The winner is Mike Fowler
October 23, 2020 TRIVIA QUESTION
OK Bluegrass Trivia players, let’s switch gears a bit and play a Guessing Game based on the musings of that paragon of military bluegrass mountaineering, Colonel Buff-Orpington, who commands Dick Bowden’s Flying Circus.
Other than whipping disparate groups of musicians into fighting form for morale-boosting concerts of traditional bluegrass music at various military encampments; building the occasional hand-made wooden railroad bridge across jungle rivers; and preparing for the first ascent by a bluegrass band of the twin peaks of Mount Kilimanjaro; the Colonel is a noted philosopher on the current state of our beloved bluegrass music.
Which of the following reflects the Colonel’s opinion on today’s bluegrass music, particularly as heard on Sirius/XM Bluegrass Junction and at IBMA World of Bluegrass? (As revealed over drams of whisky in a recent interview at the RCAF Officers Club.)

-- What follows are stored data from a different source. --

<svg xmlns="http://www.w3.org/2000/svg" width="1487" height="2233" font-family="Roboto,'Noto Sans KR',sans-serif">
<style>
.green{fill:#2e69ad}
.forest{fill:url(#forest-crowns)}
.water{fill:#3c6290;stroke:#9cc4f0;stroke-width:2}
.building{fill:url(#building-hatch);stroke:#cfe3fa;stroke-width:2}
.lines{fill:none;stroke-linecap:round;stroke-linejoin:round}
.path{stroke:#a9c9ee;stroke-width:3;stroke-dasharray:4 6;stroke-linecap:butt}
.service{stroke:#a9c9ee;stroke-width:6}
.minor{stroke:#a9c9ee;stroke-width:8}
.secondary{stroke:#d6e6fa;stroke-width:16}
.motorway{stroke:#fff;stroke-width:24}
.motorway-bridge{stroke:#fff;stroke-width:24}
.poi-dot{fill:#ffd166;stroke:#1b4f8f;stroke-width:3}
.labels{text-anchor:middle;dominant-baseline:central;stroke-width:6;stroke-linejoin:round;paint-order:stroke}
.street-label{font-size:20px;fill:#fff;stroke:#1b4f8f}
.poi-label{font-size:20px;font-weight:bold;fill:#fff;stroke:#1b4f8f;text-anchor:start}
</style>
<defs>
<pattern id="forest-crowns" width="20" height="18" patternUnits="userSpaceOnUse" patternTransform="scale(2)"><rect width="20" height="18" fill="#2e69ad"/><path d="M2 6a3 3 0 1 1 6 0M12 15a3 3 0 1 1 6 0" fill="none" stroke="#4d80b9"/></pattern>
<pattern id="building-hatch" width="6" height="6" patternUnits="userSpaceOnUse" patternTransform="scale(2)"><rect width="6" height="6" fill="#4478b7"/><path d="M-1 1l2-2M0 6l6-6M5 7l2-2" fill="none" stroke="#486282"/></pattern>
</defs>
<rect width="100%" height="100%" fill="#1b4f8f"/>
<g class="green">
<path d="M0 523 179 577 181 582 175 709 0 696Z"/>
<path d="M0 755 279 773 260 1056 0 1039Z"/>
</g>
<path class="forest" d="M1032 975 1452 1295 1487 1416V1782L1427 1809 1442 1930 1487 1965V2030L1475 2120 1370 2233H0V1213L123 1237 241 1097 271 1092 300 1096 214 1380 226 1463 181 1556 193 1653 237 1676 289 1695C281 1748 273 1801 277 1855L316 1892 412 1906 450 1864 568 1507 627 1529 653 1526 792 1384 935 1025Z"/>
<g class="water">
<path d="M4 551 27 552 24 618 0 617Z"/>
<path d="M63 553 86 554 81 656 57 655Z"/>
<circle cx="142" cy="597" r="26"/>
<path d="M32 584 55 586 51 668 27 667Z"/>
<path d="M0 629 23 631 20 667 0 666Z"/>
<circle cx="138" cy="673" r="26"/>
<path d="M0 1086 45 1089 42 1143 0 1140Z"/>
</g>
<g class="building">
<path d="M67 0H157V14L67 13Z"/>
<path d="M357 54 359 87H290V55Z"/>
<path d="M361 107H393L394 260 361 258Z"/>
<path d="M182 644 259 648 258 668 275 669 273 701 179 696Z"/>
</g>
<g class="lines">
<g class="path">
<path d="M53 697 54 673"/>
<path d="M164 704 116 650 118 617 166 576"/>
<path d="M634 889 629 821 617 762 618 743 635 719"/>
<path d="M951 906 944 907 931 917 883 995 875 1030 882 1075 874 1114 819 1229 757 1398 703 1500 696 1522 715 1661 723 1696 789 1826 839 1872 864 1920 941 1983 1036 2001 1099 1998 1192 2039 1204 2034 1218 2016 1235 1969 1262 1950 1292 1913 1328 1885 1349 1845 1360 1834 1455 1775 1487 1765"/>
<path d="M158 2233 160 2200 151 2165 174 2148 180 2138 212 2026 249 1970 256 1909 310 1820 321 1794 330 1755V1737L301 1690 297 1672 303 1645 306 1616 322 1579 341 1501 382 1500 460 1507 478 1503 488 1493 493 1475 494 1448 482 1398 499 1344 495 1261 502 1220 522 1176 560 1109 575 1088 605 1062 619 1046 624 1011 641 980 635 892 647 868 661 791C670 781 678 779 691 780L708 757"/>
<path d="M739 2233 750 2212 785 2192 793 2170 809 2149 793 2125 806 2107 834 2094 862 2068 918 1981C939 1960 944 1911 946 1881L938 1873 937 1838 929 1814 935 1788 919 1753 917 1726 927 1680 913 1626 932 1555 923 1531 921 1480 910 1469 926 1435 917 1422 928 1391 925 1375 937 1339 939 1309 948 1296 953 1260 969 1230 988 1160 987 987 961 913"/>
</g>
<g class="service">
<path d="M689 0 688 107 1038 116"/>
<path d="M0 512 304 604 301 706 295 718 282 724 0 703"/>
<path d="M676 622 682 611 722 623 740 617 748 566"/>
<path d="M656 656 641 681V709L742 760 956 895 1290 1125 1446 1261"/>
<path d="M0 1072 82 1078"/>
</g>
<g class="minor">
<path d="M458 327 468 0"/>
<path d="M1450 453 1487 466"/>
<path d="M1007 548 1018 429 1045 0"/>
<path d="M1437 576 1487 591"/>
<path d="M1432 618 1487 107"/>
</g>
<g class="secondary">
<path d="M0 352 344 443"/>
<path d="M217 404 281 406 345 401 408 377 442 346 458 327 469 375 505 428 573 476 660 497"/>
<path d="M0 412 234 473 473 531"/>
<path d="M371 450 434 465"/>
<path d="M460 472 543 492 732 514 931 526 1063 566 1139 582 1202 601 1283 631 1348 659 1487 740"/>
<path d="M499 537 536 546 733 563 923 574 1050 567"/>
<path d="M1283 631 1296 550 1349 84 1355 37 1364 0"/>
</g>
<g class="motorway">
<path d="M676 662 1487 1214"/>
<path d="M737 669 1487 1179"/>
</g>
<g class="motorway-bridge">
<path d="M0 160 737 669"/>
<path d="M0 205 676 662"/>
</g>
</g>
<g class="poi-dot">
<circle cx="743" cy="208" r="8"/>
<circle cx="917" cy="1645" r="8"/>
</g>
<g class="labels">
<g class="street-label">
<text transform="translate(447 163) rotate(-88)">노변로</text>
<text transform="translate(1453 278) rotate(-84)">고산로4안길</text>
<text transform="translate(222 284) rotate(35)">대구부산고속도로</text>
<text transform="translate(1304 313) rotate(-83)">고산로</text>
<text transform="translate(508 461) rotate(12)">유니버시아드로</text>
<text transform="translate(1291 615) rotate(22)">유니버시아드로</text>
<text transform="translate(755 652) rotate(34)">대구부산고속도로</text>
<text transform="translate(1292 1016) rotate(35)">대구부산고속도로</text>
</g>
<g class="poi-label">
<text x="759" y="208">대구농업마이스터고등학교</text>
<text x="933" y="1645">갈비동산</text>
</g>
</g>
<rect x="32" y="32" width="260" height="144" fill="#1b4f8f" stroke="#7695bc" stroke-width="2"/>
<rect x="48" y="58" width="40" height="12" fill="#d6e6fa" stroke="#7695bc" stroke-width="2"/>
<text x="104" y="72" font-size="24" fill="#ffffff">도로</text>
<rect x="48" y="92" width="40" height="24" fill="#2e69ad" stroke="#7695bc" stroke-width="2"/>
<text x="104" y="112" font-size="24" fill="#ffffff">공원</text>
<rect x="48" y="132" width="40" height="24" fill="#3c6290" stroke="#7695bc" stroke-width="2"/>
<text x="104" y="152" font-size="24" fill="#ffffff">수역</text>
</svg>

A. No bluegrass band should be permitted to have a lead singer, male or female, who doesn’t play an instrument! Mic-holding poseurs! BAHHHHH!!!
B. No bluegrass band should be permitted to have a mandolin player who chops on the “1” and “3” beats! HARRRUMMMPHHH!!
C. No bluegrass band should be permitted to write and perform a song with more than four chords, or any III chord in it!!! The BOUNDERS!!!!
D. No bluegrass band should be permitted to include, or even worse, FEATURE, 4 string Irish banjo playing!!! BLIMEY!!!!
E. No bluegrass band should be permitted to plug in all their instruments and swan about the stage like rock ‘n’ rollers while taking their solo. CRIKEY!!!
F. Shirt tails should be TUCKED IN for band photos and stage performances! For goodness sake…
G. The cello is RIGHT OUT!!!!!
H. All of the above
Additional Bowden Comments
Well, that was a bit of fun, eh? Thanks to all who precipitated.
I now would like to address a comment directly to Mr. Peter Conklin. While the Colonel and I both agree with you that statement B in indubitably correct (really, a horrible practice) perhaps you need a bit more exposure to the Colonel’s philosophy. Do let us know if you expect to be anywhere near the RCAF base in Hinton Alberta Canada this winter. The Colonel invites you to join him in the Officers Club for some philosophical chin music. Masks optional, don’t you know. The cigar and pipe smoke is highly anti-viral.
And congratulations to this week’s winner!
That’s H, All of the above, Colonel sir. Ask what a buff Orpington is. You’ll find out who the country folks are right quick.
All of the above, obviously.
H for sure. And the piano player cannot wear a Greek fisherman’s hat.
Ummm… Wild guess here…
H- All of the above
I am going with B
I can imagine Dick saying all of these things. My vote: all of the above.